Washington: The Democrat-controlled US House of Representatives, which is in a rush to impeach Donald Trump over the unprecedented Capitol Hill attack, passed a resolution urging Vice President Mike Pence to invoke the 25th Amendment to remove the president from office. The resolution was voted by 223 to 205 votes on Tuesday night, mostly on party lines, with one Republican voting in favour of the resolution and another five abstaining. The resolution called upon Pence to mobilise the Cabinet to activate the 25th Amendment to remove the president from office.
The 25th Amendment, adopted more than 50 years ago in the wake of President John F Kennedy's assassination, provides a mechanism for the succession of the president for his or her replacement in the event he or she proves unfit to serve. Under the amendment, the vice president and a majority of either the Cabinet or some other body designated by Congress may remove the president from office.
The vote came after Pence, a Republican, wrote to House Speaker Nancy Pelosi that he would not invoke the 25h Amendment.
"Under our Constitution, the 25th Amendment is not a means of punishment or usurpation. Invoking the 25th Amendment in such a manner would set a terrible precedent," Pence said in a letter to Pelosi, a Democrat.
A daylong debate awaits the resolution before it is put to vote. Every single Democrat was expected to vote to impeach, and Republicans were bracing for as many as two dozen of their members to follow suit.
Two-thirds of the Senate – or 17 Republicans -- would have to vote to convict Trump. If that happens, it will make him the first president to be impeached twice.
Trump met Pence on Monday for the first time since they fell out last week over the president’s effort to overturn the election and the mob assault, which had put the vice president in danger.
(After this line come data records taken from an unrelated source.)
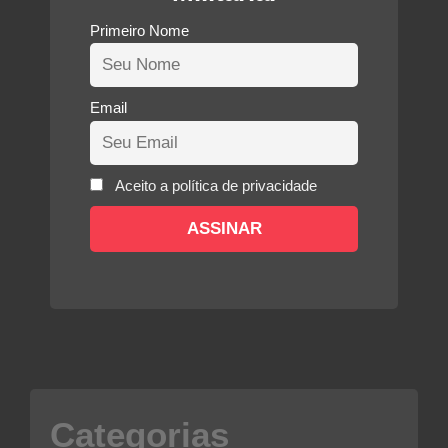
Primeiro Nome
Email
Aceito a política de privacidade
Categorias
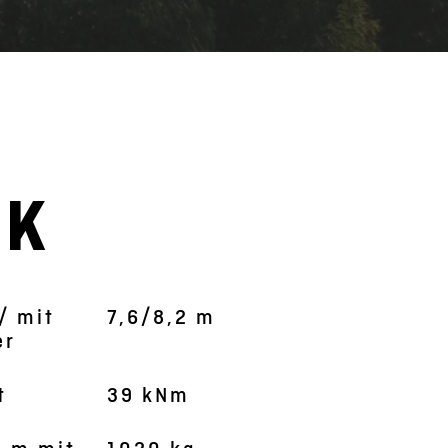
 K
/ mit
7,6/8,2 m
er
t
39 kNm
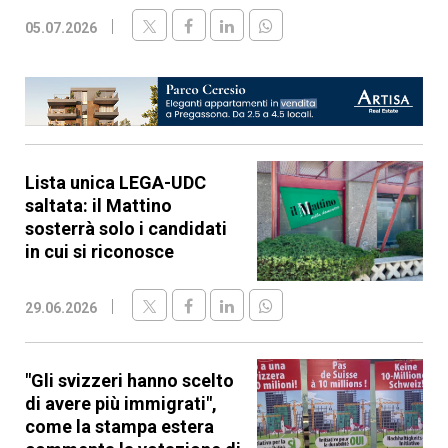
05.07.2026
Lista unica LEGA-UDC
saltata: il Mattino
sosterrà solo i candidati
in cui si riconosce
29.06.2026
"Gli svizzeri hanno scelto
di avere più immigrati",
come la stampa estera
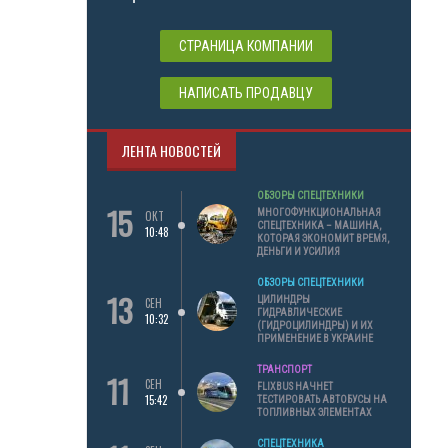
СТРАНИЦА КОМПАНИИ
НАПИСАТЬ ПРОДАВЦУ
ЛЕНТА НОВОСТЕЙ
ОБЗОРЫ СПЕЦТЕХНИКИ
15
МНОГОФУНКЦИОНАЛЬНАЯ
ОКТ
СПЕЦТЕХНИКА – МАШИНА,
10:48
КОТОРАЯ ЭКОНОМИТ ВРЕМЯ,
ДЕНЬГИ И УСИЛИЯ
ОБЗОРЫ СПЕЦТЕХНИКИ
13
ЦИЛИНДРЫ
СЕН
ГИДРАВЛИЧЕСКИЕ
10:32
(ГИДРОЦИЛИНДРЫ) И ИХ
ПРИМЕНЕНИЕ В УКРАИНЕ
ТРАНСПОРТ
11
СЕН
FLIXBUS НАЧНЕТ
15:42
ТЕСТИРОВАТЬ АВТОБУСЫ НА
ТОПЛИВНЫХ ЭЛЕМЕНТАХ
СПЕЦТЕХНИКА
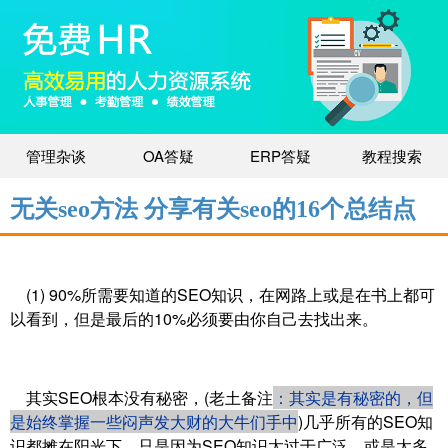
管理杂谈
OA答疑
ERP答疑
教程搜索
无关seo方法 分享有关seo的16个总结点
(1) 90%所需要知道的SEO知识，在网路上或是在书上都可
以看到，但是最后的10%必须要由你自己去找出来。
其实SEO根本没有秘密，(老土备注
：其实是有秘密的，但
是始终掌握一些闷声发大财的大牛们手中
)几乎所有的SEO知
识都摊在阳光下，只是因为SEO知识太过于广泛，或是太多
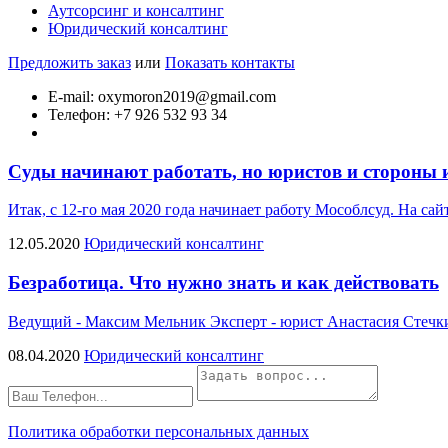
Аутсорсинг и консалтинг
Юридический консалтинг
Предложить заказ
или
Показать контакты
E-mail: oxymoron2019@gmail.com
Телефон: +7 926 532 93 34
Суды начинают работать, но юристов и стороны 
Итак, с 12-го мая 2020 года начинает работу Мособлсуд. На с
12.05.2020
Юридический консалтинг
Безработица. Что нужно знать и как действовать
Ведущий - Максим Мельник Эксперт - юрист Анастасия Стечкина
08.04.2020
Юридический консалтинг
Политика обработки персональных данных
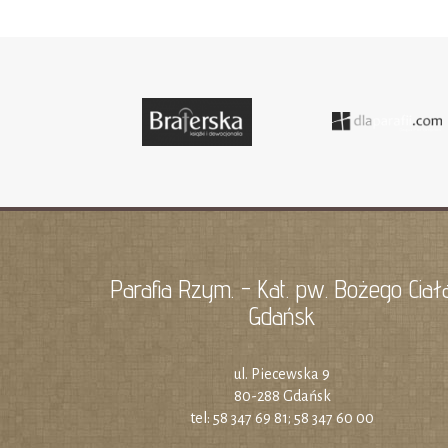
Parafia Rzym. - Kat. pw. Bożego Ciał
Gdańsk
ul. Piecewska 9
80-288 Gdańsk
tel: 58 347 69 81; 58 347 60 00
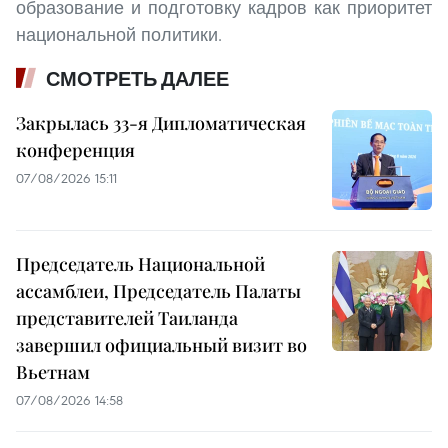
образование и подготовку кадров как приоритет
национальной политики.
СМОТРЕТЬ ДАЛЕЕ
Закрылась 33-я Дипломатическая
конференция
07/08/2026 15:11
Председатель Национальной
ассамблеи, Председатель Палаты
представителей Таиланда
завершил официальный визит во
Вьетнам
07/08/2026 14:58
The two spoke for an hour or more in the Oval Office in what amounted to a tense peace summit meeting with the remainder of the Trump presidency at stake, reports the New York Times.
The impeachment move came as President-elect Joseph R. Biden Jr. signalled clearly that he would not stand in the way of the impeachment proceeding, telling reporters, that his primary focus was trying to minimize the effect that an all-consuming trial in the Senate might have on his first days in office, adds the NYT.